Enam

17 13 6
                                    

Dengan gesit Nokia mengendarai motor, berkali-kali ia menyalip kendaraan lain demi mengejar mobil Borneo yang semakin lama semakin cepat. Benar apa yang dikatakan Rey, kecepatan motor Nokia tak sebanding dengan kecepatan mobil Borneo.

Serta lagi-lagi mereka hampir kehilangan jejak si target, namun takdir masih berpihak pada Nokia, salah satu macet di ibu kota dapat memerangkap mobil Borneo, sehingga Nokia dapat menemukan mobil itu kembali.

Kini jarak mereka hanya terpisah oleh dua mobil dan lima sepeda motor.

"Ini lama banget." Nokia bergumam, ia merasa jenuh. Bibir yang tadinya lembab kini menjadi kering.

Dalam waktu lima belas menit mereka hanya dapat bergerak beberapa meter, tak lebih dari lima puluh meter. Seandainya ia tak sedang mengincar seseorang, mungkin kini ia lebih memilih mencari celah untuk putar balik dan keluar dari kemacetan.

"Panas," keluh Rey. Ia terlihat tengah menggaruk helm, mungkin karena kulit kepalanya berkeringat dan terasa gatal.

Matahari semakin naik, panas semakin terik, polusi yang semakin merajalela menjadi makanan sehari-hari warga kota metropolitan ini.
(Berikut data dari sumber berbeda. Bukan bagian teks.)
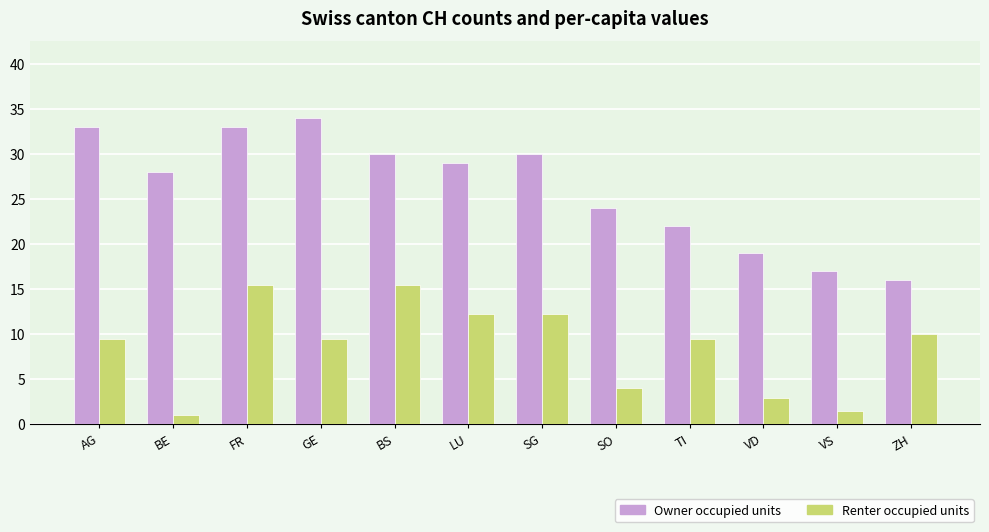

At which category is the sum across all series the highest?

FR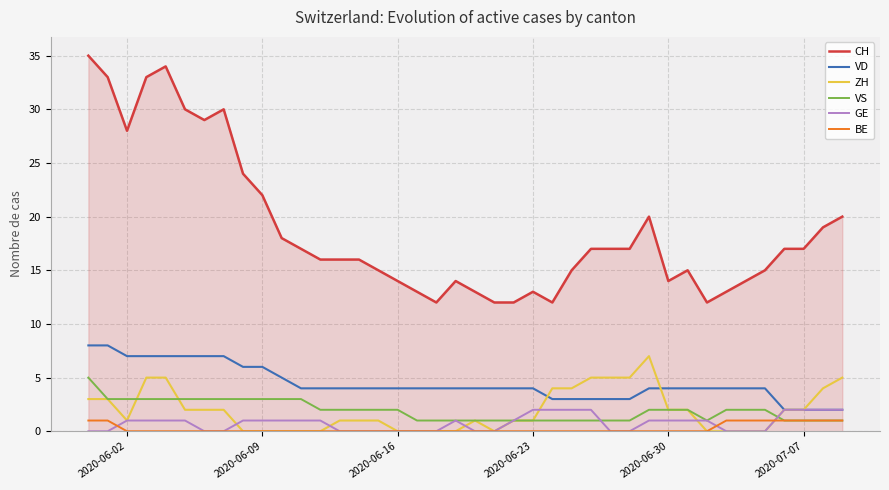

Reading right to left, list all the values displayed in this chart.

CH: 20	19	17	17	15	14	13	12	15	14	20	17	17	17	15	12	13	12	12	13	14	12	13	14	15	16	16	16	17	18	22	24	30	29	30	34	33	28	33	35
VD: 2	2	2	2	4	4	4	4	4	4	4	3	3	3	3	3	4	4	4	4	4	4	4	4	4	4	4	4	4	5	6	6	7	7	7	7	7	7	8	8
ZH: 5	4	2	2	0	0	0	0	2	2	7	5	5	5	4	4	1	1	0	1	0	0	0	0	1	1	1	0	0	0	0	0	2	2	2	5	5	1	3	3
VS: 1	1	1	1	2	2	2	1	2	2	2	1	1	1	1	1	1	1	1	1	1	1	1	2	2	2	2	2	3	3	3	3	3	3	3	3	3	3	3	5
GE: 2	2	2	2	0	0	0	1	1	1	1	0	0	2	2	2	2	1	0	0	1	0	0	0	0	0	0	1	1	1	1	1	0	0	1	1	1	1	0	0
BE: 1	1	1	1	1	1	1	0	0	0	0	0	0	0	0	0	0	0	0	0	0	0	0	0	0	0	0	0	0	0	0	0	0	0	0	0	0	0	1	1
Apalagi kini harus larut dalam macet, lengkap sudah penderitaan.

Beberapa orang jalanan terlihat berlalu-lalang mengais rezeki, entah sekedar menawarkan dagangan, memberikan jasa membersihkan kaca kendaraan, mengamen, ataupun tengah mencari sampah di pinggir jalan untuk dijadikan uang.
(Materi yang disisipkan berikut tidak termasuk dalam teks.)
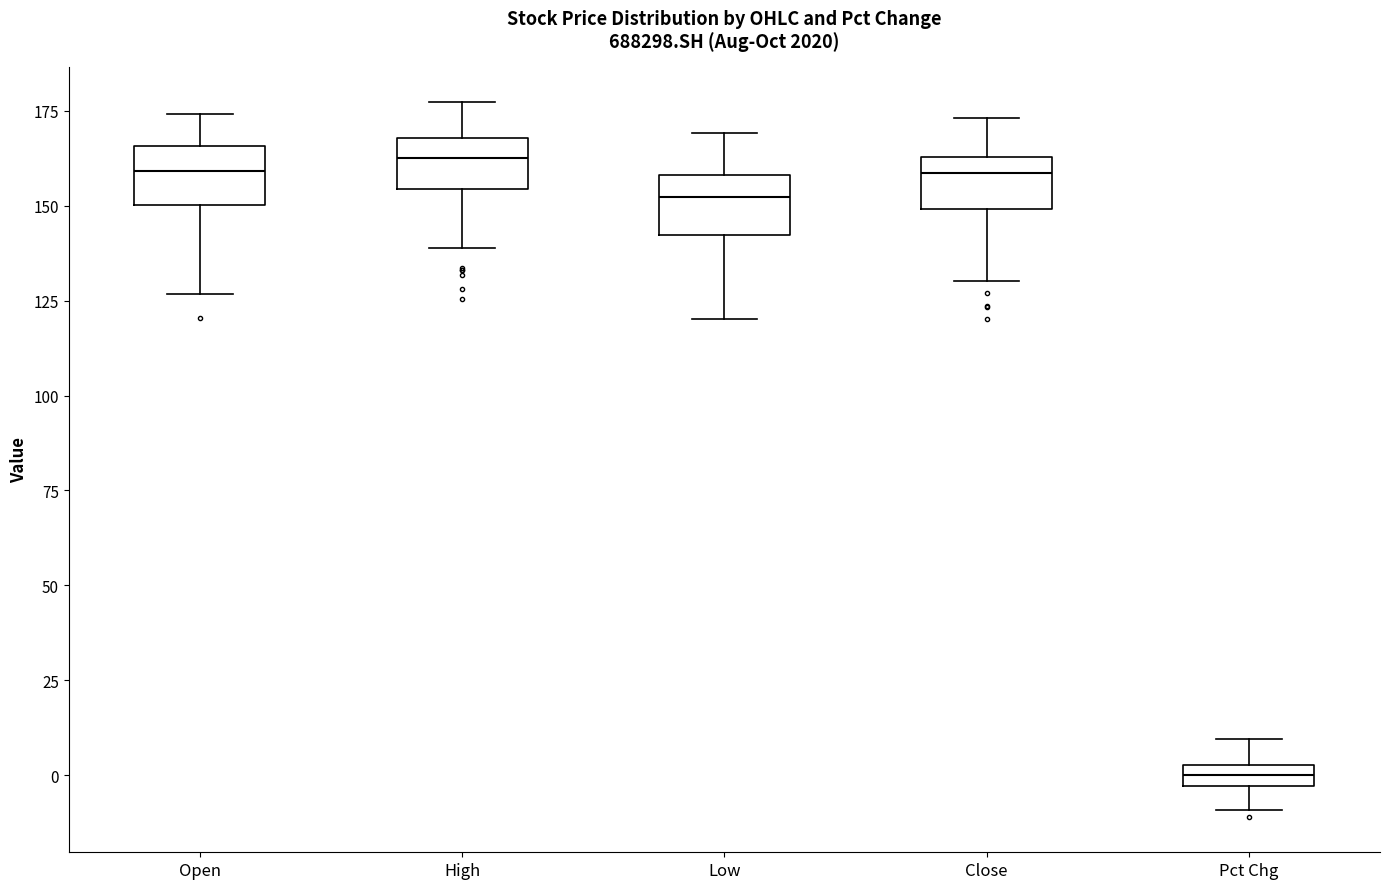

Which box has the lowest median line?

Pct Chg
Mesin kendaraan terus bergemuruh, suara klakson bersautan seolah tak ingin berhenti, beberapa kali terdengar suara keluhan para pengendara, tak sedikit yang memilih melanggar aturan lalulintas karena tak sabaran, atau mungkin merekah terlalu sibuk untuk hanya sekedar terjebak macet.

Untuk kesekian kalinya Nokia mengusap keringat yang bercucuran di wajahnya, matanya mulai sayu, dan bibirnya semakin pucat.

"Ki, minum Ki?" tawar Rey.

Nokia menggeleng, ia tersenyum menahan tawa karena tak sengaja melihat wajah Rey yang memerah dari pantulan kaca spion.

Setelah beberapa menit akhirnya mereka dapat bergerak sedikit lebih maju, namun tetap saja Nokia belum dapat melihat apa penyebab kemacetan kali ini karena beberapa meter didepan mobil Borneo terdapat sebuah truk besar.

Namun ia menyadari sesuatu, pandangannya menangkap sebuah rambu-rambu lalu lintas yang menandakan posisinya tak jauh dari rel kereta.

Rey mengikuti arah pandang mata Nokia, ia hanya mendengus pasrah.

"Ini paling di depan ada kereta lagi main kereta-keretaan, mangkanya bikin macet," ujar Rey, ia mencoba melawak.

Bukanya menanggapi dengan tawa seperti biasa, Nokia hanya tersenyum simpul mendengar ocehan Rey.

Rey yang mendapat respon itu tersenyum maklum.

"Kia, minum," Rey menyodorkan sebuah botol air mineral, "muka lo pucat." Rey bukan hanya menawari lagi, namun kali ini Rey seperti menyuruh Nokia mematuhinya.

Nokia tetap menggeleng, ia terlalu lemas untuk sekedar bersuara. Bukan hanya bibirnya, kini wajahnya juga mulai memucat.

Suara penyanyi jalanan terdengar semakin jelas, dari arah depan terlihat mereka mulai mendekati tempat Rey dan Nokia. Singgah dari kendaraan satu ke kendaraan lainnya, sebelum akhirnya mereka kini berada tepat di samping Rey dan Nokia.

"Dek, disana ada apaan kok bikin macet?" Rey bertanya penasaran.

Pertanyaan Rey membuat suara musik dan nyanyian sekelompok anak itu terhenti.

"Oh, itu Bang." Salah satu dari mereka mulai angkat bicara. "Ada dua truk gandeng yang ban-nya pecah di tengah jalan, mangkanya terpaksa lewatnya harus gantian."